Tiz the Law runs away with Belmont
Tiz the Law is the first New York-bred horse to win the Belmont since Forrester in 1882.
June 20, 2020 - 3:02 pm
Updated June 20, 2020 - 3:28 pm
NEW YORK — Tiz the Law has won an unprecedented Belmont Stakes, claiming victory Saturday at the first race of a rejiggered Triple Crown schedule and crossing the finish line in front of eerily empty grandstands.
The 3-year-old colt from upstate New York charged to the lead turning to the frontstretch and now can set his sights on the Sept. 5 Kentucky Derby and Oct. 3 Preakness. All three legs of this year’s Triple Crown schedule were postponed due to the coronavirus pandemic. Belmont, usually the series capper, was initially scheduled for June 6.
The horse, which is trained by Barclay Tagg, was a post-time favorite at 4-5.
Tiz the Law gave New York a hometown champion in its first major sporting event since the coronavirus pandemic seized the area. He’s the first New York-bred horse to win the Belmont since Forrester in 1882.
This Belmont States was unlike any of the 151 that preceded it. The Long Island track can pack in nearly 100,000, but this race had about 100 on hand, including jockeys, media and park staff.
Masks were mandated for all but the horses — even the jockeys wore face coverings.
Closed to the public since March, Belmont Park hardly resembled the summer soiree New Yorkers are used to. Betting windows and gift shops were closed, no boozy Belmont Jewels shaken to order.
Foot traffic was so slow that a few weeds over a foot tall sprouted up between bricks paving the track-side pavilion.
Silence at the 115-year-old venue was broken when New York Gov. Andrew Cuomo issued the traditional “riders, up!” call remotely via video. Bugler Sam Grossman pulled down his facemask to tap out “Call to the Post,” and racers strolled onto the track to a recording of Frank Sinatra’s “New York, New York.” A PA announcer introduced them to empty grandstands.
Signs outside the locked down venue instructed gamblers that if they wanted to wager on this Belmont Stakes, their best bet was to download an app and do it on their phones.
Perhaps welcome harbinger for Tap It to Win, who led out of the gates and seemed poised to give trainer Mark Casse a third straight Triple Crown race victory.
Instead, Tiz the Law powered past him on the outside and cruised to a four-length victory.
Tiz the Law owner Jack Knowlton of New York’s Sackatoga Stable was set to watch from a restaurant patio in upstate Saratoga Springs. A little different than 17 years ago, when the Sackatoga crew took a school bus to watch their colt Funny Cide try to wrap a Triple Crown sweep at Belmont Park. Funny Cide finished third.
It was also a breakthrough win for 82-year-old trainer Tagg, who completed a career Triple Crown after also training Funny Cide.
“I’m just glad I lived long enough that I got another horse like this,” Tagg said.
Manny Franco, a 25-year-old jockey from Puerto Rico, entered the winner’s circle in his first career Belmont Stakes. He called Tiz the Law a “ versatile” horse in the run-up to the race, and what he showed Saturday was typical — stalk the pacemakers early, then pounce on the home stretch.
Dr Post, owned by famed trainer Todd Pletcher, finished second. Max Player finished third, among the highest finishes by a woman-trained horse — Linda Rice was trying to become the first woman to ever send a horse to victory at a Triple Crown race.
The track Saturday was shortened to 1 1/8 miles instead of the grueling 1 ½-mile standard to account for competitors’ unusual training schedules. Racers kicked off from a starting gate placed atop the backstretch, rather than in front of the grandstands.
Plenty remained on the line. Tiz the Law earned Knowlton the top share of a $1 million purse, and the top four horses earned Kentucky Derby qualifying points.

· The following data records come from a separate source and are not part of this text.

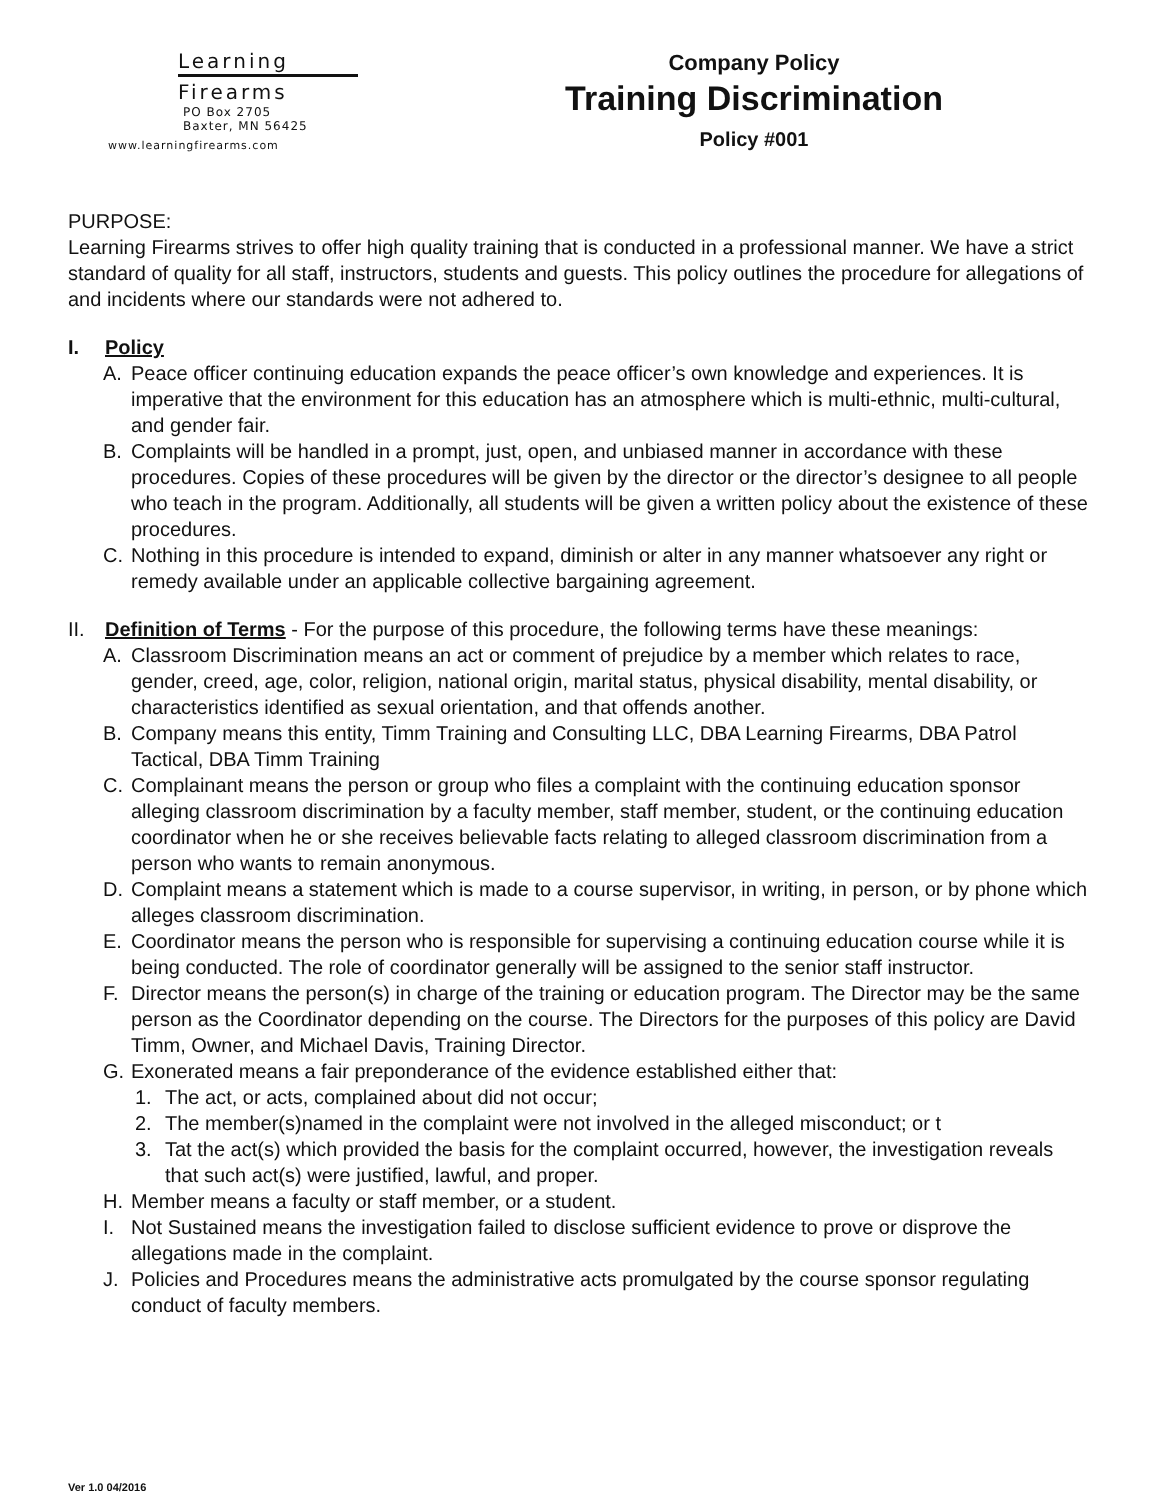Learning
Firearms
PO Box 2705
Baxter, MN 56425
www.learningfirearms.com
Company Policy
Training Discrimination
Policy #001
PURPOSE:
Learning Firearms strives to offer high quality training that is conducted in a professional manner. We have a strict standard of quality for all staff, instructors, students and guests. This policy outlines the procedure for allegations of and incidents where our standards were not adhered to.
I. Policy
A. Peace officer continuing education expands the peace officer’s own knowledge and experiences. It is imperative that the environment for this education has an atmosphere which is multi-ethnic, multi-cultural, and gender fair.
B. Complaints will be handled in a prompt, just, open, and unbiased manner in accordance with these procedures. Copies of these procedures will be given by the director or the director’s designee to all people who teach in the program. Additionally, all students will be given a written policy about the existence of these procedures.
C. Nothing in this procedure is intended to expand, diminish or alter in any manner whatsoever any right or remedy available under an applicable collective bargaining agreement.
II. Definition of Terms - For the purpose of this procedure, the following terms have these meanings:
A. Classroom Discrimination means an act or comment of prejudice by a member which relates to race, gender, creed, age, color, religion, national origin, marital status, physical disability, mental disability, or characteristics identified as sexual orientation, and that offends another.
B. Company means this entity, Timm Training and Consulting LLC, DBA Learning Firearms, DBA Patrol Tactical, DBA Timm Training
C. Complainant means the person or group who files a complaint with the continuing education sponsor alleging classroom discrimination by a faculty member, staff member, student, or the continuing education coordinator when he or she receives believable facts relating to alleged classroom discrimination from a person who wants to remain anonymous.
D. Complaint means a statement which is made to a course supervisor, in writing, in person, or by phone which alleges classroom discrimination.
E. Coordinator means the person who is responsible for supervising a continuing education course while it is being conducted. The role of coordinator generally will be assigned to the senior staff instructor.
F. Director means the person(s) in charge of the training or education program. The Director may be the same person as the Coordinator depending on the course. The Directors for the purposes of this policy are David Timm, Owner, and Michael Davis, Training Director.
G. Exonerated means a fair preponderance of the evidence established either that:
1. The act, or acts, complained about did not occur;
2. The member(s)named in the complaint were not involved in the alleged misconduct; or t
3. Tat the act(s) which provided the basis for the complaint occurred, however, the investigation reveals that such act(s) were justified, lawful, and proper.
H. Member means a faculty or staff member, or a student.
I. Not Sustained means the investigation failed to disclose sufficient evidence to prove or disprove the allegations made in the complaint.
J. Policies and Procedures means the administrative acts promulgated by the course sponsor regulating conduct of faculty members.
Ver 1.0 04/2016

Tiz the Law took advantage of a 10-horse field weakened by injuries. Among the casualties were two potential entrants from famed trainer Bob Baffert, who ended up without a horse in this race — one of then, Charlatan, is expected to run the Kentucky Derby.

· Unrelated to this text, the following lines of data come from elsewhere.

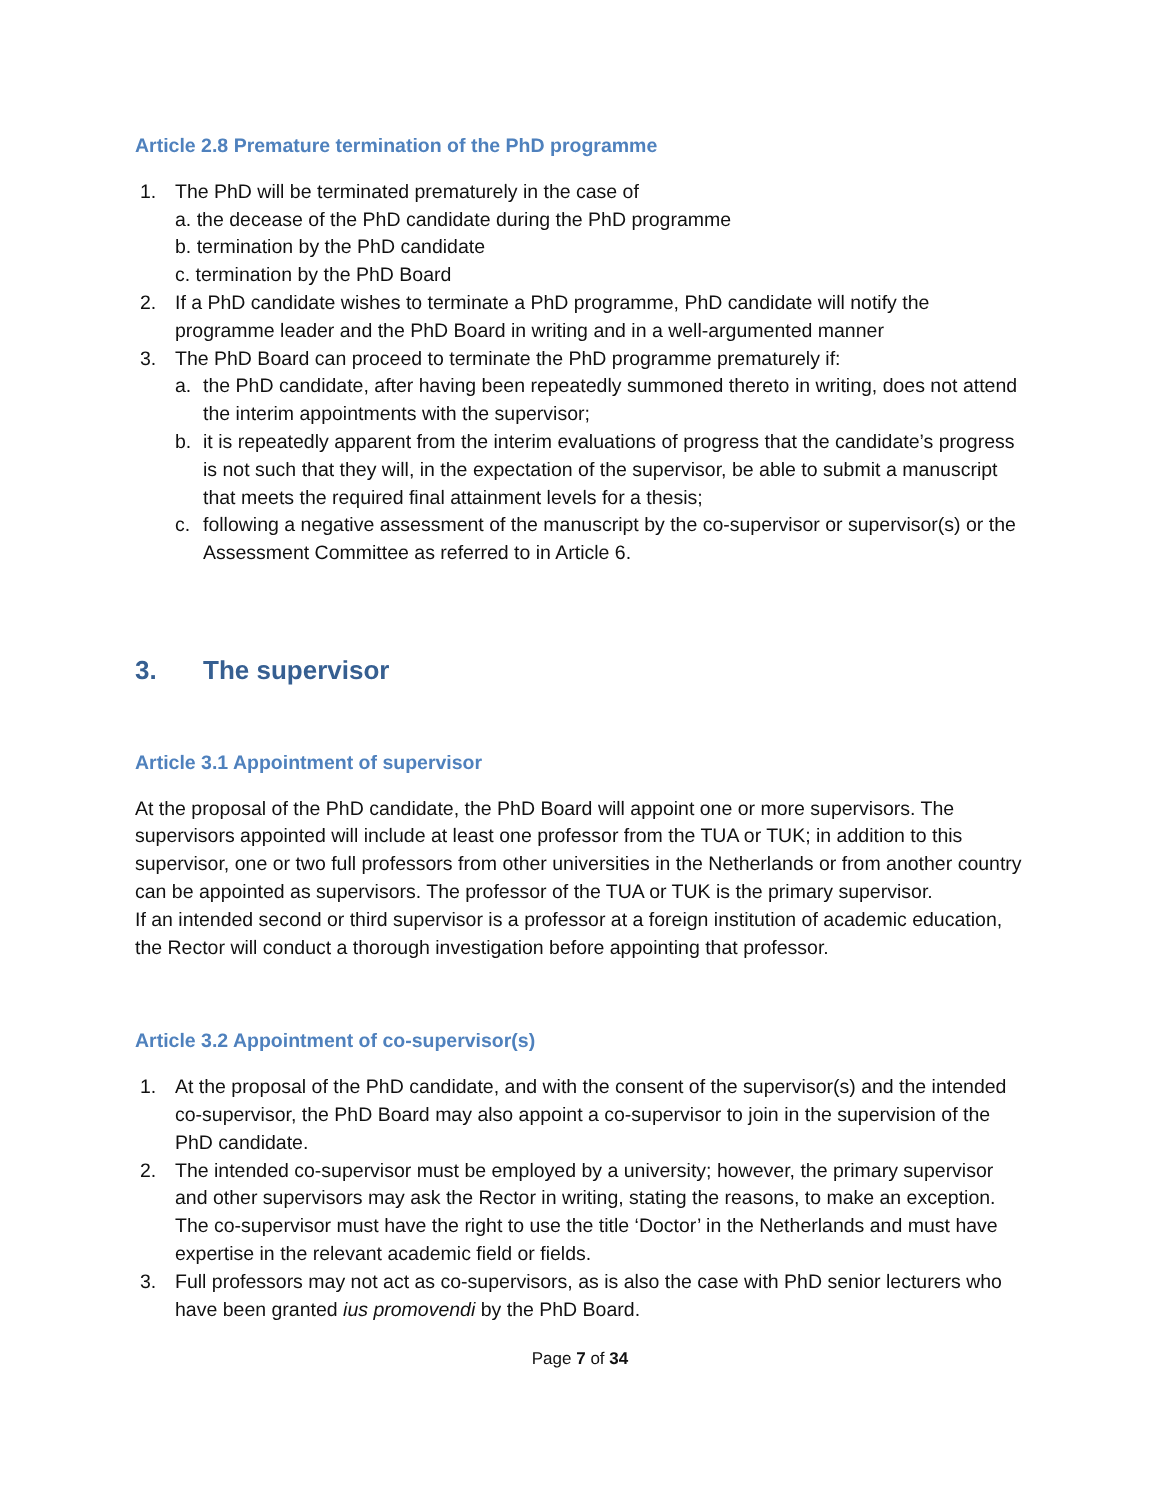Article 2.8 Premature termination of the PhD programme
1. The PhD will be terminated prematurely in the case of
a. the decease of the PhD candidate during the PhD programme
b. termination by the PhD candidate
c. termination by the PhD Board
2. If a PhD candidate wishes to terminate a PhD programme, PhD candidate will notify the programme leader and the PhD Board in writing and in a well-argumented manner
3. The PhD Board can proceed to terminate the PhD programme prematurely if:
a. the PhD candidate, after having been repeatedly summoned thereto in writing, does not attend the interim appointments with the supervisor;
b. it is repeatedly apparent from the interim evaluations of progress that the candidate’s progress is not such that they will, in the expectation of the supervisor, be able to submit a manuscript that meets the required final attainment levels for a thesis;
c. following a negative assessment of the manuscript by the co-supervisor or supervisor(s) or the Assessment Committee as referred to in Article 6.
3. The supervisor
Article 3.1 Appointment of supervisor
At the proposal of the PhD candidate, the PhD Board will appoint one or more supervisors. The supervisors appointed will include at least one professor from the TUA or TUK; in addition to this supervisor, one or two full professors from other universities in the Netherlands or from another country can be appointed as supervisors. The professor of the TUA or TUK is the primary supervisor.
If an intended second or third supervisor is a professor at a foreign institution of academic education, the Rector will conduct a thorough investigation before appointing that professor.
Article 3.2 Appointment of co-supervisor(s)
1. At the proposal of the PhD candidate, and with the consent of the supervisor(s) and the intended co-supervisor, the PhD Board may also appoint a co-supervisor to join in the supervision of the PhD candidate.
2. The intended co-supervisor must be employed by a university; however, the primary supervisor and other supervisors may ask the Rector in writing, stating the reasons, to make an exception. The co-supervisor must have the right to use the title ‘Doctor’ in the Netherlands and must have expertise in the relevant academic field or fields.
3. Full professors may not act as co-supervisors, as is also the case with PhD senior lecturers who have been granted ius promovendi by the PhD Board.
Page 7 of 34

Earlier Saturday, Gamine led all the way in winning the $300,000 Acorn Stakes for 3-year-old fillies by 18 3/4 lengths.
Trained by Baffert, Gamine ran one mile in 1:32.55, fastest in the 90-year history of the race. Her time was just off the track record of 1:32.24 set by Najran in 2003. Gamine earned 50 qualifying points for the Kentucky Oaks on Sept. 4 at Churchill Downs.
Gamine is one of two horses trained by Baffert that tested positive for a banned substance at Oaklawn Park in Arkansas. She won a race there on May 2. Published reports said Gamine, along with Charlatan, tested positive for lidocaine, a regulated anesthetic widely used in equine medicine.